Awareness is an important component of selling your product or service, but it will only get you so far. People are making decisions about you and your product/service well before they want to hear from you directly. They are going to do their research first. Before they hear from you, they need to hear from someone else that you are legitimate.
In other words, what you say doesn’t matter nearly as much as what others say about you. But that doesn’t mean that you can’t have influence over it. Let’s talk about developing your brand as a way to help others say the right things about you.
The Three Pillars of Online Branding
Your foundation is your Web presence. It has to be simple, instructive, and professional. Consider this table stakes. If you don’t have a Web presence, it’s a liability. So get these three things in order:
On the front page: A clear statement of purpose, and a way to get in touch. If you’re just starting, this can be a one-page site. You want to have your own domain as a destination. A lot of businesses rely on Facebook as a home page, and a way to connect with customers. This is useful, but what happens when Facebook changes its terms of service or its algorithms? Own your own site. No exceptions. Maintaining control of your brand means being in full control of your content.
This is the core of your content strategy. You have to have a voice. Don’t tell me that you can’t blog. If you are passionate enough to start your own business, then you are passionate enough to write about it. People want to hear interesting stories about interesting people. Your business is interesting, right? Your customers, too? Remember, they are the hero of the story (not you). If you don’t have anything else to write about, then make it about them.

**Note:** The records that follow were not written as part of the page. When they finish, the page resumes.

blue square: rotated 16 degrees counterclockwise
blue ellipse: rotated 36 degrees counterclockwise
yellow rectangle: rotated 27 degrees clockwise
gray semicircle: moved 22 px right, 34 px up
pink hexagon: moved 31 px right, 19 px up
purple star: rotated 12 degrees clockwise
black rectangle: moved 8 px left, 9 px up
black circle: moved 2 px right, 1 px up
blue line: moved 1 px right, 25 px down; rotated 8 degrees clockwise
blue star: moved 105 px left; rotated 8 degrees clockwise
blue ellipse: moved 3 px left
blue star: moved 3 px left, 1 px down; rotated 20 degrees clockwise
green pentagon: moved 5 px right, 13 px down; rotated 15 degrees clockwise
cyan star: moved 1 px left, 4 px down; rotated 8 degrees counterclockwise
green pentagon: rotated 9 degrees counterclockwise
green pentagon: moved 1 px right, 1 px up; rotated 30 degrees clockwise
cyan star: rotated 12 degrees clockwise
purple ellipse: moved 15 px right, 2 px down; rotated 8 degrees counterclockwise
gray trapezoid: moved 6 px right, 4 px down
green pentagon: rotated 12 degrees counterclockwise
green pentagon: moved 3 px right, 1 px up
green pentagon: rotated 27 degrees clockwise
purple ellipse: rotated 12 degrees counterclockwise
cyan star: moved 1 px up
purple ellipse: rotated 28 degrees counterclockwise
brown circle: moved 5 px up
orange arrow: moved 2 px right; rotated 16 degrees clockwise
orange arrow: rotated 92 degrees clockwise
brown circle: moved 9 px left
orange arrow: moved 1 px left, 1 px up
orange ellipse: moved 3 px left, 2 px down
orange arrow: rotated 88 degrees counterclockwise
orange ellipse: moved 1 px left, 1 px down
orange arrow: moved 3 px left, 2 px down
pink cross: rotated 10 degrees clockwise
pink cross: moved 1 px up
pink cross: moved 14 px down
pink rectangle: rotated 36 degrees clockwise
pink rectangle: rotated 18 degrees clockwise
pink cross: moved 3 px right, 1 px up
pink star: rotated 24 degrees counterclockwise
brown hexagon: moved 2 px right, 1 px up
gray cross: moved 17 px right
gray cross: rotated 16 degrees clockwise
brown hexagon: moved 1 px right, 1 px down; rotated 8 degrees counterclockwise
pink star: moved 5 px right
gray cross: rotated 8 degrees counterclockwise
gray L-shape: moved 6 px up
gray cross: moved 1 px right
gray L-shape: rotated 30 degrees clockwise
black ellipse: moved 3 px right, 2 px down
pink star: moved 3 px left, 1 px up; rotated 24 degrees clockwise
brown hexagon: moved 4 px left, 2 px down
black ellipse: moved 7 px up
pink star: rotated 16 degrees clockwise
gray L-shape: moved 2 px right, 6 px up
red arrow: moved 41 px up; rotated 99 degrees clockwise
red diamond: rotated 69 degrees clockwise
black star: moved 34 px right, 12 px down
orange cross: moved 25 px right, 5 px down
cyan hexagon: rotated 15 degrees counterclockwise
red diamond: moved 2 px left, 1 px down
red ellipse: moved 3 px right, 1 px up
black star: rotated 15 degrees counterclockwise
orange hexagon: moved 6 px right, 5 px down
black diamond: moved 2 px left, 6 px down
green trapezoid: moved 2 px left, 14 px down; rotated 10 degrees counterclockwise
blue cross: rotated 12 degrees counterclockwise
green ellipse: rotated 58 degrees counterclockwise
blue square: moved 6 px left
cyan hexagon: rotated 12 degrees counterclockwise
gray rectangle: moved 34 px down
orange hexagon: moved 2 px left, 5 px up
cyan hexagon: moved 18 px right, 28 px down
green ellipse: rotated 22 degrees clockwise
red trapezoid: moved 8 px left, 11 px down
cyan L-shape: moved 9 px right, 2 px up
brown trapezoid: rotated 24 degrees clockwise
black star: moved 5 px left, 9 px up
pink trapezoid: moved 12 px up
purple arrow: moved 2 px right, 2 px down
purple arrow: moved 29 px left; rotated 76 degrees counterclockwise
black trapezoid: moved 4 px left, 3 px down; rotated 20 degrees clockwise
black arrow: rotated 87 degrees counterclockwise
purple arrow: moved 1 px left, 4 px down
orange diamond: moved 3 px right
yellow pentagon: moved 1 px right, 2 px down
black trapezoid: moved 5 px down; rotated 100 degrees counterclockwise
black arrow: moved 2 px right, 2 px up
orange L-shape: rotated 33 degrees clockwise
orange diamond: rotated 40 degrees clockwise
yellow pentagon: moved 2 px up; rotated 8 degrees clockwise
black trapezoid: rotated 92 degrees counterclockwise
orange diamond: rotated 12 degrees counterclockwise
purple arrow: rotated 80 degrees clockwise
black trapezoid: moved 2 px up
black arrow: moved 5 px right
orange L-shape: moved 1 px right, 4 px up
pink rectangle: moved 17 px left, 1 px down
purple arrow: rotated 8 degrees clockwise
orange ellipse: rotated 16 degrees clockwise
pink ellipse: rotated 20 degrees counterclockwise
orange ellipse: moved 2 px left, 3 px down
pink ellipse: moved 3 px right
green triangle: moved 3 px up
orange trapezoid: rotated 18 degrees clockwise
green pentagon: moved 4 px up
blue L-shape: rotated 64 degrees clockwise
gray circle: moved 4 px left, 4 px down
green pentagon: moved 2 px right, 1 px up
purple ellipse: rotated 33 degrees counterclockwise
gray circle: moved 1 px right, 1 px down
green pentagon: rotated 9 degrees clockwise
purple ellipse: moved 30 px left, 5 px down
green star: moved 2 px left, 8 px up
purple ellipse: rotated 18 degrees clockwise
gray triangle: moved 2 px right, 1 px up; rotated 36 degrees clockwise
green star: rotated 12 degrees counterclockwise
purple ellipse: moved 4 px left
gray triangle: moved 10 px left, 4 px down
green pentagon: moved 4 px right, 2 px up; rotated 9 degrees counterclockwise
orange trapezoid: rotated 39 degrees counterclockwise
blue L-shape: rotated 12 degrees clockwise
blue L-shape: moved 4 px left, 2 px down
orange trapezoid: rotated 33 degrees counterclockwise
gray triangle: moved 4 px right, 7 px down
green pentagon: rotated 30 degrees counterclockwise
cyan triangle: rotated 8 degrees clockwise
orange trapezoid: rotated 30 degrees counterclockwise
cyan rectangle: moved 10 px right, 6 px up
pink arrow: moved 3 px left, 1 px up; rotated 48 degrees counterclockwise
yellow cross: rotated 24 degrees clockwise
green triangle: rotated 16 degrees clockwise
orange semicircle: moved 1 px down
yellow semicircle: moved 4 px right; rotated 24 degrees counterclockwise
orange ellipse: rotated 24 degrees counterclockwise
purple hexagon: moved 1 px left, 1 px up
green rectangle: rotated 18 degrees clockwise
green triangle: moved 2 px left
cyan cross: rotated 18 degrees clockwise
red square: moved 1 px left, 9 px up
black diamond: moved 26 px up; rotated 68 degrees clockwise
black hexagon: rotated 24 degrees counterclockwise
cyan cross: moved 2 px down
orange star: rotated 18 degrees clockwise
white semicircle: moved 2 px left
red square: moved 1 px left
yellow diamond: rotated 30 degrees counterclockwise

Also, don’t think of your blog as an ephemeral stream. A blog is a terrible publishing platform in a lot of ways. It can feel like when you produce something, it just disappears into the ether. If you are building your content strategy properly, think of your blog as permanent statements that you can refer to over and over again. Don’t have anything to write about? Start with common customer questions—the things that you find you have to answer multiple times. Write an article about it instead, and now you have a permanent point of reference. It is not only the best, clearest statement of the answer to this common question, but it also makes you much more efficient. You don’t have to take the time to answer the same question repeatedly.
Yes, you could put this on your Website. But the reason that blogs are better is that they are more sharable. If they are written “correctly,” they stick to a single topic, so that it’s highly relevant to the issue or question. And they can travel better. Each piece has its own link, meaning that when someone shares it, the reader goes directly to the article, not to your site in general, or worse, your blog in general. No one wants to wade through tons of information to find something. Give it to me right now, or I’m gone.
3. Social media
If you are still griping about social channels, or deriding them as time-wasters, then it’s time to get with it. If you are not having success with social media in your business, then there are only a few reasons:
- You are using the wrong channels. Just because “everyone” uses Facebook doesn’t mean that it’s right for you and your business. There are a ton of social channels—you have to find the one that’s right for your particular audience.
- You are doing it wrong. The biggest mistake that people make on social channels is that they treat it as a 20th century broadcast medium, churning out “look at me” awareness chum. You’re not fishing, you’re connecting. Get bi-directional and stop advertising. Social doesn’t work that way.
- You haven’t really given it a chance. This stuff takes time. Building a community does not happen overnight. Social media just makes those connections more available to you—but you have to do the work. Find common interests. Participate. Offer real value. Just like you would in person.
Guess what? These are not the fault of the medium, the audience, or social media in general. It’s up to you to make it work.
There are tons of folks who have found their audience and built a community online via social channels. This stuff works, if you do it right. But you can’t go into it thinking that you are just there to yell about your product and hope that people will care. The rules are different now. You have to approach this by making the first move—and being generous about it. You have to take a risk and provide real value to real people, without expecting anything in return.
I can’t think of a single business that doesn’t benefit from real connections with real customers. Business is all about relationships. Think of each of these tools—your Website, your blog, and social media—as a way to build these important relationships.